■ **LISTED RECORDS**
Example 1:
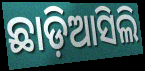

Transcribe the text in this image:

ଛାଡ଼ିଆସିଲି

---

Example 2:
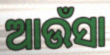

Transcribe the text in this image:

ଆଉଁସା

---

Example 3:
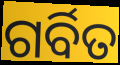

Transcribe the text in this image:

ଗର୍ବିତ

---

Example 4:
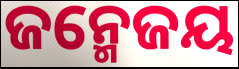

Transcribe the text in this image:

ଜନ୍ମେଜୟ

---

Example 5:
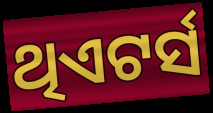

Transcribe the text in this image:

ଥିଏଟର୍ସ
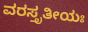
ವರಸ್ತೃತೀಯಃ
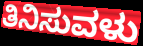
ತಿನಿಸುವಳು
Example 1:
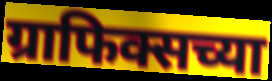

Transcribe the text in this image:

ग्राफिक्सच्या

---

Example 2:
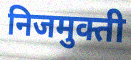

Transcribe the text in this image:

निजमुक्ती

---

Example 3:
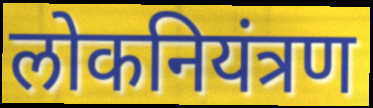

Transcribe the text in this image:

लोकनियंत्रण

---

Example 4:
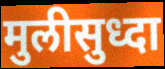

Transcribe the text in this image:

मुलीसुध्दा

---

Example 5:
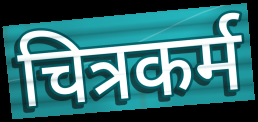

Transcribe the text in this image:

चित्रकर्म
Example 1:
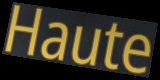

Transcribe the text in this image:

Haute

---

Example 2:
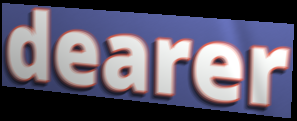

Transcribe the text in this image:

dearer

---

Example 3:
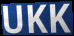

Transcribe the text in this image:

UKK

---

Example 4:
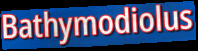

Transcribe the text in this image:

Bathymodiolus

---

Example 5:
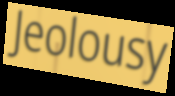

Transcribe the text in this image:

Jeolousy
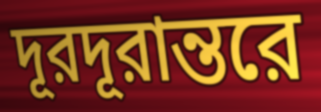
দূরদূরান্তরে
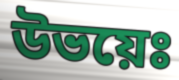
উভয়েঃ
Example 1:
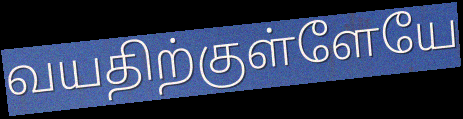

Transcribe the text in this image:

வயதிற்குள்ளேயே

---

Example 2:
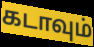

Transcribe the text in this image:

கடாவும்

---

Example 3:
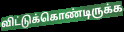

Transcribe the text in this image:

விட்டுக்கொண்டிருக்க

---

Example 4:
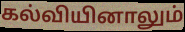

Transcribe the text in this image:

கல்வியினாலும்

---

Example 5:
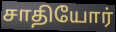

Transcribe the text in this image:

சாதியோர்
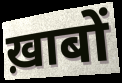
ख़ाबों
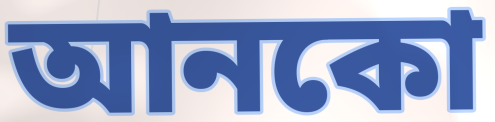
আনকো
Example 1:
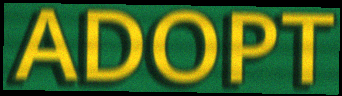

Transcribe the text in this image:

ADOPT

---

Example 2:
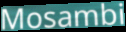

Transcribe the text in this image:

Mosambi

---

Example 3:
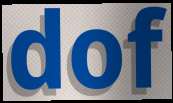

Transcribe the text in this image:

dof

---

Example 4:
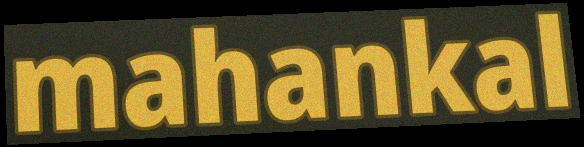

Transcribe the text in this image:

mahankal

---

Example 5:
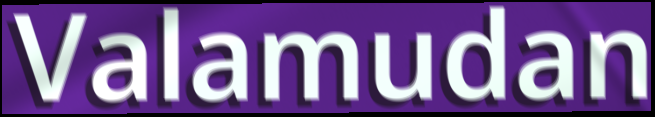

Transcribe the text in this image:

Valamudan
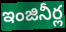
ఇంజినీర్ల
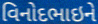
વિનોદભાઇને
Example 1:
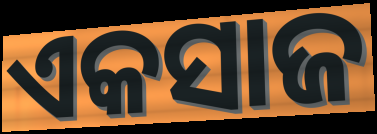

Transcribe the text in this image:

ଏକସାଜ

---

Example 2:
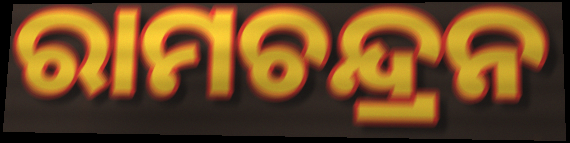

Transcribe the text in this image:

■ **TASK DIRECTIONS**
Transcribe the listing in full and omit the pictures.

■ **TASK ANSWER**
Example 1:

Transcribe the text in this image:

ଛାଡ଼ିଆସିଲି

---

Example 2:

Transcribe the text in this image:

ଆଉଁସା

---

Example 3:

Transcribe the text in this image:

ଗର୍ବିତ

---

Example 4:

Transcribe the text in this image:

ଜନ୍ମେଜୟ

---

Example 5:

Transcribe the text in this image:

ଥିଏଟର୍ସ
ವರಸ್ತೃತೀಯಃ
ತಿನಿಸುವಳು
Example 1:

Transcribe the text in this image:

ग्राफिक्सच्या

---

Example 2:

Transcribe the text in this image:

निजमुक्ती

---

Example 3:

Transcribe the text in this image:

लोकनियंत्रण

---

Example 4:

Transcribe the text in this image:

मुलीसुध्दा

---

Example 5:

Transcribe the text in this image:

चित्रकर्म
Example 1:

Transcribe the text in this image:

Haute

---

Example 2:

Transcribe the text in this image:

dearer

---

Example 3:

Transcribe the text in this image:

UKK

---

Example 4:

Transcribe the text in this image:

Bathymodiolus

---

Example 5:

Transcribe the text in this image:

Jeolousy
দূরদূরান্তরে
উভয়েঃ
Example 1:

Transcribe the text in this image:

வயதிற்குள்ளேயே

---

Example 2:

Transcribe the text in this image:

கடாவும்

---

Example 3:

Transcribe the text in this image:

விட்டுக்கொண்டிருக்க

---

Example 4:

Transcribe the text in this image:

கல்வியினாலும்

---

Example 5:

Transcribe the text in this image:

சாதியோர்
ख़ाबों
আনকো
Example 1:

Transcribe the text in this image:

ADOPT

---

Example 2:

Transcribe the text in this image:

Mosambi

---

Example 3:

Transcribe the text in this image:

dof

---

Example 4:

Transcribe the text in this image:

mahankal

---

Example 5:

Transcribe the text in this image:

Valamudan
ఇంజినీర్ల
વિનોદભાઇને
Example 1:

Transcribe the text in this image:

ଏକସାଜ

---

Example 2:

Transcribe the text in this image:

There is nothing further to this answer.